Actually, no, it isn’t. Mixed cricket would be a disaster for the women’s game.

Of course there are a few women who could be successful playing in a mixed international side (Sarah Taylor is the obvious candidate who springs to mind). But, overall, there’d inevitably be less women playing international cricket. Think about it logically. Even if rules dictated that there had to be a mixed gender split in the Australian cricket team – say 6 men and 5 women, or vice versa – that would still mean that only about 50% of the women currently representing their country would get to keep doing so. How is that a good thing?

Secondly it would negatively affect the grassroots of the game, and narrow the available talent pool – at a time when many women’s sides are already struggling for survival. Why is it that so many clubs – including those in Australia which offer the Milo programme for 7-12 year olds – are beginning to run girls-only training sessions? Because they’ve realised that not all girls want to play mixed cricket. Girls develop at different rates, are often less confident, and have sometimes (sadly) had less grounding in the game from an early age. They feel happier playing surrounded by other girls. If we impose mixed cricket on them, then many of these girls will be lost to the game for good.

And lastly, and most importantly, to suggest that for women’s cricket to be taken seriously it needs to merge with the men’s game is actually frankly rather insulting. Our sport is worthy of respect in its own right. It isn’t inferior, it is different, and we don’t want it to be subsumed into male-dominated structures. We want players like Sarah Taylor to be granted media attention and prestige for their world-class performances within the women’s game, not for there to be endless speculation about how well they might perform in the men’s game. One of the great things about the World Cup last summer was that this really did seem to be happening: women’s cricket really did seem to be becoming respected on its own terms. To suggest that the next logical move is to make cricket gender-mixed totally undermines that.

Mixed cricket isn’t something to “try out”, something to be taken lightly and that we can abandon without a second thought if it doesn’t work out. Of course it would shake things up. But would it really be a progressive move? I don’t think so.


5 thoughts on “OPINION: Mixed Cricket – It’s Really Not Worth A Try

  1. I agree, mixed cricket is not worth a try because it’s obvious what the outcome would be – a massive reduction in female participation in cricket. That and the feeling of a forced, artificial game with overly stereotyped roles. Still, the pointless idea just won’t die. I’m not sure if the people suggesting this know that and it’s part of their secret push-back plan, or if it’s just ignorance, but it does seem to disproportionately emanate from the crowd that take their definition of equality far too literally and far, well, too far.


  2. Let’s face it cricket as we know it will not survive. It is a time consuming social activity in a fast-moving society that demands short and snappy T20 entertainment and in a decade or so our game will have to adapt or be a minority one. Also there are people out there who make a living from spinning theories to unsolvable problems, in the media and success is getting them ‘trending’.

    As far as mixed cricket goes we already have it.

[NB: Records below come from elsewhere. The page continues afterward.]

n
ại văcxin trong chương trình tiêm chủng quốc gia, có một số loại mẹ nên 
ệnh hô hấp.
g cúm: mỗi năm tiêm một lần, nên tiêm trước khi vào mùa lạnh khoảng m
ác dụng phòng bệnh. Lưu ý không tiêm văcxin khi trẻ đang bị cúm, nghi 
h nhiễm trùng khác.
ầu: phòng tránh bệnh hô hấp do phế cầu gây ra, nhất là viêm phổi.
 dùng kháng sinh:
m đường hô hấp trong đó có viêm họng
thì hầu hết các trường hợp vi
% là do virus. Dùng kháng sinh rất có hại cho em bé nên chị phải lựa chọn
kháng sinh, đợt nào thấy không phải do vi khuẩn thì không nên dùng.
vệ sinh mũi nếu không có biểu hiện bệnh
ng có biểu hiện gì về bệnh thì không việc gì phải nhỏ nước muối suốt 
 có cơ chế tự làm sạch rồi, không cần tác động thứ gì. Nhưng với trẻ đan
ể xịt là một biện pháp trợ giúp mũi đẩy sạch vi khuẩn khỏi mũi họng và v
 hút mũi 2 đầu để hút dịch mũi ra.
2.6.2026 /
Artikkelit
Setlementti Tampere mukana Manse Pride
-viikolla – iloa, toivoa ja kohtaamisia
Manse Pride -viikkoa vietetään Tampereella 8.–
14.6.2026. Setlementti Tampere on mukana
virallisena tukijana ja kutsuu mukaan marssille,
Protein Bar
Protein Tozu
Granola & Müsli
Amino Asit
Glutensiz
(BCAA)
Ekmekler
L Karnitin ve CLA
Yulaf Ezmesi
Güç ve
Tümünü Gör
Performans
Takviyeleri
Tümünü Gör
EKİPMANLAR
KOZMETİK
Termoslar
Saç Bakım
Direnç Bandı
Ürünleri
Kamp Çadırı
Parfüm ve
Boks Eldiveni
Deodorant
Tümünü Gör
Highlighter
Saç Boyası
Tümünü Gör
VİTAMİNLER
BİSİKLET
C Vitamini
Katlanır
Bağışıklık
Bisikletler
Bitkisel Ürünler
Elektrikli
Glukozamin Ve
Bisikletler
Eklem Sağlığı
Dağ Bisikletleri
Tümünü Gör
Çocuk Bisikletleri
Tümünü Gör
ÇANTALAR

Junior teams can be male, female or mixed and it is a credit to our game that we encourage full participation. At an adult level I have seen quite a few female players choose to spend Saturdays playing making a men’s side a mixed side and then playing Sundays for a women’s team or for girls a county age group team.

    But I fear we’re facing a losing battle to rebuild female club cricket and make it ‘fit for purpose’ for aspiring women and teenage girls playing club cricket. I would like to hear other views on this.

    Outside of the Club environment we still have development structure of Area, CAG, Senior County teams and ECB age groups. But the drop out rate is a concern as girls choose their favoured team sport (netball, hockey, rugby or football) or to leave the sporting arena completely.

    At this rate the development of professional female cricketers will be in the hands of franchise academy’s and to a limited extent county academy’s if funding & the volunteer workforce survive to fill the gap. A lack of regular and quality club cricket at grassroots is a serious concern and mixed cricket is not an ideal solution but for some the only one.


    • I’m not sure that in some cases the women’s county and 1XI league are pushing our Elite for 40 overs plus cricket. KSL is only a window for T20 development.


  3. It wouldn’t happen at elite level. There’s no demand for it from spectators of either gender nor players of either gender. Lower down the levels, there is a real case for it. League cricket in England should incorporate it wherever possible in my view. Too many clubs in the leagues I played in have hit the skids. Clubs twenty years ago that had four male teams on a Saturday and two Sunday friendly sides are down to (just about) two sides on Saturday and close to nothing on a Sunday.

    Having played against female sides at a good level, I loved it. Gender mattered not one jot.

    One a side note, attendance at women’s sport is up and is predicted to keep on rising:


    Are there any stats on income at these events?